Please rewrite the text read from the items below, putting "preto" wherever "cinza" appears and leaving everything else unchanged. Leave the pictures out of your answer.
═══
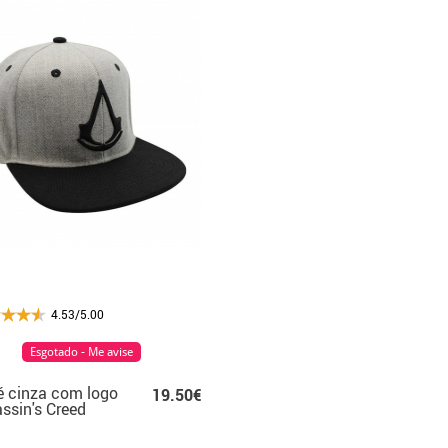
4.53/5.00
Esgotado - Me avise
 cinza com logo
19.50€
ssin's Creed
═══
WORKED SOLUTION ->
4.53/5.00
Esgotado - Me avise
 preto com logo
19.50€
ssin's Creed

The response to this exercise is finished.